Durant la cérémonie, le nganga murmure par bribes une invocation à l’arbre. Je suis un peu en retrait à flanc de pente et j’enregistre ses paroles à peine audibles. Alors la forêt se met à parler […] Mon magnétophone s’emplit du bruissement de milliers d’insectes, du frémissement des arbres, du grincement des arbres[10]. 

Grosso modo, la croyance de l’intelligence dans la nature et donc de l’unité du réel, reprise chez Kourouma, résonne comme une sagesse qui rappelle à l’homme qu’il est historiquement situé dans un processus de création où la pensée de l’être ne sépare point visible et invisible, profane et sacré, matériel et immatériel ; et où il lui est impossible de vivre de manière autonome par rapport aux autres forces (créatures) cosmiques capables de réagir brutalement à ses actions, tel que nous le voyons aujourd’hui avec l’écosystème planétaire qui ne peut plus supporter davantage nos effets dévastateurs. Cette croyance invite l’homme à aiguiser son intuition pour percevoir la totalité énergétique universelle, seule voie pour lui de recréer l’harmonie et le dialogue avec la biodiversité, le monde animal, le monde végétal, le monde minéral, et préserver la vie.
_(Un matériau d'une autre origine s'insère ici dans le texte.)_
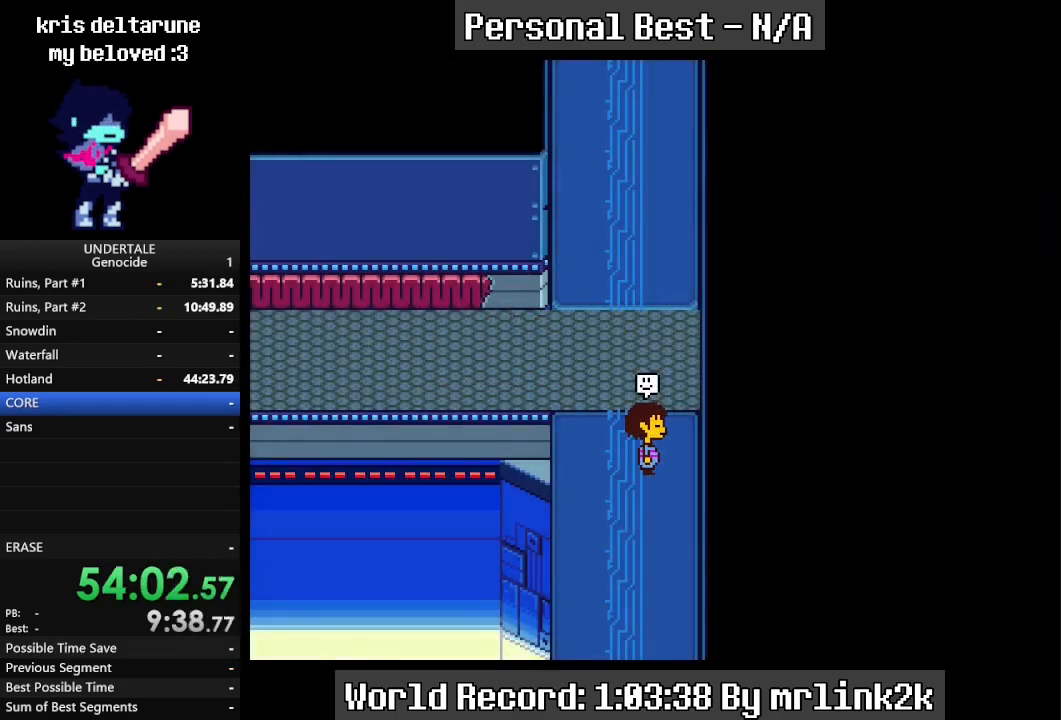
{"keys": ["down"], "events": [[500, "return", "up"]]}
Un autre mythe, reproduit dans le discours narratif chez Kourouma, peut trouver son assise dans la moralisation des comportements. Il s’agit de la croyance aux ancêtres justiciers. Celle où en toutes circonstances et à tous les prix, les ancêtres conjurent les forces du désordre afin que l’ordre règne au sein de la société.

Dans les romans, ce mythe est visible sur l’itinéraire des personnages Fama, Djigui Keita, Koyaga, Birahima. Kourouma veut, à travers ces personnages, remettre au goût du jour ce passé où les dieux faisaient respecter l’ordre social et punissaient ceux qui le défiaient. Si Fama, prince de la dynastie des Doumbouya et garant de la tradition est présenté comme un misérable, un bon à rien qui meurt atrocement, c’est à cause de sa transgression. En quittant son village natal pour la ville, il s’est lui-même attiré les malédictions et le courroux des dieuxDjigui Keita subit la même colère en acceptant les privilèges des colons au grand dam de son peuple. Si le président de la République Koyaga vit des tribulations, c’est aussi parce qu’il a violé les principes de la communauté. Il est décrit comme un président dictateur, sanguinaire et voleur.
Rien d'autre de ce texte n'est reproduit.